*** Opening of Data provided ***

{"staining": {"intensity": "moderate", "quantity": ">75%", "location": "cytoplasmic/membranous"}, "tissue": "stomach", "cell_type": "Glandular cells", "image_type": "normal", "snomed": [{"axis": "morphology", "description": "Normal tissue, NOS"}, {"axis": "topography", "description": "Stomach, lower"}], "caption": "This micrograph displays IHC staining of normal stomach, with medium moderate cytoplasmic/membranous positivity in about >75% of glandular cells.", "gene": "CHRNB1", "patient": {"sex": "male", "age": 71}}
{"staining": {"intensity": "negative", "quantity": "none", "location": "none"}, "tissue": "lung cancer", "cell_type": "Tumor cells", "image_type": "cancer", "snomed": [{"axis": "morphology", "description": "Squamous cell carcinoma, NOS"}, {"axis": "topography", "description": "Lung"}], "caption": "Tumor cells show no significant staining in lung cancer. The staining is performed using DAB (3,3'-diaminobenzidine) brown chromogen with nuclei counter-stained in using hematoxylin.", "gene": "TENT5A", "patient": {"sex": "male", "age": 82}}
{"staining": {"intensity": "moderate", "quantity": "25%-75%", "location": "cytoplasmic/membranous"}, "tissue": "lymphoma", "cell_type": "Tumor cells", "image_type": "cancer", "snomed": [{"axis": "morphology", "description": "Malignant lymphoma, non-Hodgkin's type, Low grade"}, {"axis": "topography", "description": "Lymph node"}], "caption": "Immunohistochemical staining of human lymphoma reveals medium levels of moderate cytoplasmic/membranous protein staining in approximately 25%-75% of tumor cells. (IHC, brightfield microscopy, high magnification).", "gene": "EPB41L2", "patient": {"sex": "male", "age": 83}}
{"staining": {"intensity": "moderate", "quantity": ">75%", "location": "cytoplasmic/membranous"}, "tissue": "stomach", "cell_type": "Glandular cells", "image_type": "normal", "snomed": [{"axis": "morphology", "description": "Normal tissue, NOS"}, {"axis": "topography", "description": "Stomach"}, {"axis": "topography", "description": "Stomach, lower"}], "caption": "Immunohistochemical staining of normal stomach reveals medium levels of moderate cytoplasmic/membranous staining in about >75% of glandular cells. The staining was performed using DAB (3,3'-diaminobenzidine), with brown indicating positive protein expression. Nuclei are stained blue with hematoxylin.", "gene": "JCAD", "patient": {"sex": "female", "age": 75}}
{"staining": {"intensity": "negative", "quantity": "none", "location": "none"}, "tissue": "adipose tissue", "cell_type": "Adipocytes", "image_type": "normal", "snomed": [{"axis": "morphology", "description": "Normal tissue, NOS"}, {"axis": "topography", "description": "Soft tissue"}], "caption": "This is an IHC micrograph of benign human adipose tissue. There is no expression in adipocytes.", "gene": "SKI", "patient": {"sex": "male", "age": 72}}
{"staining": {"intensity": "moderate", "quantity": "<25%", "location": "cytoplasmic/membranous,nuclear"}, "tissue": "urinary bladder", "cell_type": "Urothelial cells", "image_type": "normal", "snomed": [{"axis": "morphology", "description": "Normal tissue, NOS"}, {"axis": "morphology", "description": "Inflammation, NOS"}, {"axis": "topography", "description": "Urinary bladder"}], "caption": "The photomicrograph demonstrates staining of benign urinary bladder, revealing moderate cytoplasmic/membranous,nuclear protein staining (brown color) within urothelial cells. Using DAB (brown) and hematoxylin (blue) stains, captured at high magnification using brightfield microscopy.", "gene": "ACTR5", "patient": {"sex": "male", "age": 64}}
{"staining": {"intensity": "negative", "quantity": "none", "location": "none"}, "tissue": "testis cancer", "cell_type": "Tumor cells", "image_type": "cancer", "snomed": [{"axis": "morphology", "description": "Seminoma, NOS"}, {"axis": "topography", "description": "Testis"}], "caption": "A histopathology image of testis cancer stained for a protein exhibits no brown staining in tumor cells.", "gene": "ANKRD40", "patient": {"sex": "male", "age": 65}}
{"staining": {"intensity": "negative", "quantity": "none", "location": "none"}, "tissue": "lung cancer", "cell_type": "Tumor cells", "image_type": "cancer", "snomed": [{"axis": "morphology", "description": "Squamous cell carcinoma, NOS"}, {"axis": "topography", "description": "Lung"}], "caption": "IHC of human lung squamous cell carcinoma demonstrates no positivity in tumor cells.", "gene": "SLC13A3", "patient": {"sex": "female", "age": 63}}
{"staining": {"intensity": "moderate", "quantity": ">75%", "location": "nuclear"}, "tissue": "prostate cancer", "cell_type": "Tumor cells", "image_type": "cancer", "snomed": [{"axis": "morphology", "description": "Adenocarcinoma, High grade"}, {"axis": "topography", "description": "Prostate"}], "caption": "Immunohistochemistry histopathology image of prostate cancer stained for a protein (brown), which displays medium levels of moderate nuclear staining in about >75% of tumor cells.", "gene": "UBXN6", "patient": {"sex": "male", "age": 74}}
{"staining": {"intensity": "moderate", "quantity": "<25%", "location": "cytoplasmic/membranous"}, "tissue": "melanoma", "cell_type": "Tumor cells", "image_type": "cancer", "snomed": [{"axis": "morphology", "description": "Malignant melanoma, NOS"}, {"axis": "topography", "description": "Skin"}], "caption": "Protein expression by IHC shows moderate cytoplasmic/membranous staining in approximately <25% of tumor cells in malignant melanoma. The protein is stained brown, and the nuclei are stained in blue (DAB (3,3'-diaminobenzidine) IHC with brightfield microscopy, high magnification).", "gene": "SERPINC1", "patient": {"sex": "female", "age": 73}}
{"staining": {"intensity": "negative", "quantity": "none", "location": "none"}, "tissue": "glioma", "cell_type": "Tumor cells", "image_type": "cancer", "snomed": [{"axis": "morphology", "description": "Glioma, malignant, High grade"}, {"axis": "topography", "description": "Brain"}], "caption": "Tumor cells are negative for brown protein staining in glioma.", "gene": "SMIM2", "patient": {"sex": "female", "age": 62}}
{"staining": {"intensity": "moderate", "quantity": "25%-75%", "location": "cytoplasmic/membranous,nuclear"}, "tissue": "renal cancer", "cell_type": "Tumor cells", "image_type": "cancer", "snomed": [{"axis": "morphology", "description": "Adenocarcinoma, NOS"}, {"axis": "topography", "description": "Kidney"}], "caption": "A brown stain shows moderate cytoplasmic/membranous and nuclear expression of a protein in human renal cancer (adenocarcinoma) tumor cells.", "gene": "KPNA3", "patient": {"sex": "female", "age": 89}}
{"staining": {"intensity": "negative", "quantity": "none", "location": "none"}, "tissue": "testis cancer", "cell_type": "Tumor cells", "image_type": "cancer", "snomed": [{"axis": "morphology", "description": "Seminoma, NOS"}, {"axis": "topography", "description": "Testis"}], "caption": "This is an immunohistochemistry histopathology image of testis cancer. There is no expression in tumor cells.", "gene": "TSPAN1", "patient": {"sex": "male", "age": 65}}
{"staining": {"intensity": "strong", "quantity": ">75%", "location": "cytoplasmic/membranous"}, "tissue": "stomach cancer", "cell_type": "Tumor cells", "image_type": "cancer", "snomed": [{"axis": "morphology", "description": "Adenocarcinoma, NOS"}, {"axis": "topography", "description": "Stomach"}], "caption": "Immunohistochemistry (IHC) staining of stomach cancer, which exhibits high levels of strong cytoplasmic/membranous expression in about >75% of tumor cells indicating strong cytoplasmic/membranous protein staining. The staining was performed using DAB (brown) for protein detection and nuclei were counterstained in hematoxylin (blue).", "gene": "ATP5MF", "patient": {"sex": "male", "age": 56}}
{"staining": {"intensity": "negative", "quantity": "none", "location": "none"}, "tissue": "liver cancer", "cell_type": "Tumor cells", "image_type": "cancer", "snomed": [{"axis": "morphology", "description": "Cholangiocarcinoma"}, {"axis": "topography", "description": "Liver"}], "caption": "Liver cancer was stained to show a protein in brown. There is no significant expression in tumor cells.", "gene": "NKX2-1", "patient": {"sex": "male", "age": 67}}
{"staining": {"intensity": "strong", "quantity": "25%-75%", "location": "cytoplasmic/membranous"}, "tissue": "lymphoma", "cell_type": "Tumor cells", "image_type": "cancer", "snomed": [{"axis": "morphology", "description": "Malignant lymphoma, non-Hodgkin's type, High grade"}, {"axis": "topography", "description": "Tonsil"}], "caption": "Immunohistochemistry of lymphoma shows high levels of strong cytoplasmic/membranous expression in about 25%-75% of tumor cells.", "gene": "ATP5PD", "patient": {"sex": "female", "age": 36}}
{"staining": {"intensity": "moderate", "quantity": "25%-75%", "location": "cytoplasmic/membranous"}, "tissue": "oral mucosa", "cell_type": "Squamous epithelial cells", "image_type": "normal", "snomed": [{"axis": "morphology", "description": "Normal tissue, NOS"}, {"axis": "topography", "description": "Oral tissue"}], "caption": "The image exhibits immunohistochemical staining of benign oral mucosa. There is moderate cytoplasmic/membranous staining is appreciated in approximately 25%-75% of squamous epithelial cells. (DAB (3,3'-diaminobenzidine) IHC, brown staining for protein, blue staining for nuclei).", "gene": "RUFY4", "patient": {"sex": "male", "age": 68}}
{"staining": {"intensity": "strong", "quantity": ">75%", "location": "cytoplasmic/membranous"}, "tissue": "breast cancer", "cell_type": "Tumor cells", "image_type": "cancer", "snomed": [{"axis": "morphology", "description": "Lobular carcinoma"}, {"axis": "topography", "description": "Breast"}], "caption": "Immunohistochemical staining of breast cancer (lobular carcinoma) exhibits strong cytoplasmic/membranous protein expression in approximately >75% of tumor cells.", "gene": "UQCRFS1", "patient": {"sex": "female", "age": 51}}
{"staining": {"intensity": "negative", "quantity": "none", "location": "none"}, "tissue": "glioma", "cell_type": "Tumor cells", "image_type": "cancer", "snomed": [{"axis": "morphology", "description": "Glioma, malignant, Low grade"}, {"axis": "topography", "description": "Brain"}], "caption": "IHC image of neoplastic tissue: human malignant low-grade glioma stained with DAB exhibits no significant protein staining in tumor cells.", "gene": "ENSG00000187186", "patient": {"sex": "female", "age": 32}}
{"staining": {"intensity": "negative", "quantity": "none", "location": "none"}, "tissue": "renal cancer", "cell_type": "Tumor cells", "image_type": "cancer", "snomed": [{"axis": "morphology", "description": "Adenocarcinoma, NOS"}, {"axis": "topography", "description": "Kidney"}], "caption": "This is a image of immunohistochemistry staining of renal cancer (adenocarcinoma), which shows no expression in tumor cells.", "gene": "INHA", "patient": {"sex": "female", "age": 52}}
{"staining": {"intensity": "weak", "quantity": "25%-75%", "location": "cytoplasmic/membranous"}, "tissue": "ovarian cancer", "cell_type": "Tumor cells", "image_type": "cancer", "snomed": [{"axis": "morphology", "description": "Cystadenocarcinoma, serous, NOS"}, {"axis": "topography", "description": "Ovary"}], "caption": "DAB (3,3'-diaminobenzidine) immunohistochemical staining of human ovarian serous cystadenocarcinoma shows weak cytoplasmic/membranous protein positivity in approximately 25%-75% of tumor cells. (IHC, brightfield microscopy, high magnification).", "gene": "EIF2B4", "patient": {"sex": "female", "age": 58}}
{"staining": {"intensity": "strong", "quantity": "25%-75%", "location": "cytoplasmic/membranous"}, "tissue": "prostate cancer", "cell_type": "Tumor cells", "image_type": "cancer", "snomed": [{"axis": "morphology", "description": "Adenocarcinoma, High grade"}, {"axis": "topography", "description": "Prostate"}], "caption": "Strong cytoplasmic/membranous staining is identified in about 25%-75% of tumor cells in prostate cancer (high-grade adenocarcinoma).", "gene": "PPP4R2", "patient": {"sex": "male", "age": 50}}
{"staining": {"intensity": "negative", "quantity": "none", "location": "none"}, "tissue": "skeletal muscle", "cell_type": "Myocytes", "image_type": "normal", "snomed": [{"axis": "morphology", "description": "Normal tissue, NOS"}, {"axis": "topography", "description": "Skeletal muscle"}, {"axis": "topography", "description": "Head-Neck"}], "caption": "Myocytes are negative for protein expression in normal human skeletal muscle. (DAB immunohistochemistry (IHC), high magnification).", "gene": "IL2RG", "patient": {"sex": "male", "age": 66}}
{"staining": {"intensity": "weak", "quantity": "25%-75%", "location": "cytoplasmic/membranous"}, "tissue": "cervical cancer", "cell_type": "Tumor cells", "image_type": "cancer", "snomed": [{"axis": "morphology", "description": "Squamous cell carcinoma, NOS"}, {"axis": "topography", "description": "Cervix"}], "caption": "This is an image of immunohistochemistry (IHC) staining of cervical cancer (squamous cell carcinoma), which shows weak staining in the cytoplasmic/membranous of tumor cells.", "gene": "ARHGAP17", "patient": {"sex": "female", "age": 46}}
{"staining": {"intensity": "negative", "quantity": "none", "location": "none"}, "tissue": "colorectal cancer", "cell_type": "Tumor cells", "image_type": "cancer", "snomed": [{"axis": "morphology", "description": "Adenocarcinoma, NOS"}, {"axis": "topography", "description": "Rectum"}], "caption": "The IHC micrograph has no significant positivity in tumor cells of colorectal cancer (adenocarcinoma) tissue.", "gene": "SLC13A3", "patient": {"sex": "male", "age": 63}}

*** Close of Data provided ***

Exercise brief:
Where does "glioma" occur in the data? Copy each line that has it.

Expected output:
{"staining": {"intensity": "negative", "quantity": "none", "location": "none"}, "tissue": "glioma", "cell_type": "Tumor cells", "image_type": "cancer", "snomed": [{"axis": "morphology", "description": "Glioma, malignant, High grade"}, {"axis": "topography", "description": "Brain"}], "caption": "Tumor cells are negative for brown protein staining in glioma.", "gene": "SMIM2", "patient": {"sex": "female", "age": 62}}
{"staining": {"intensity": "negative", "quantity": "none", "location": "none"}, "tissue": "glioma", "cell_type": "Tumor cells", "image_type": "cancer", "snomed": [{"axis": "morphology", "description": "Glioma, malignant, Low grade"}, {"axis": "topography", "description": "Brain"}], "caption": "IHC image of neoplastic tissue: human malignant low-grade glioma stained with DAB exhibits no significant protein staining in tumor cells.", "gene": "ENSG00000187186", "patient": {"sex": "female", "age": 32}}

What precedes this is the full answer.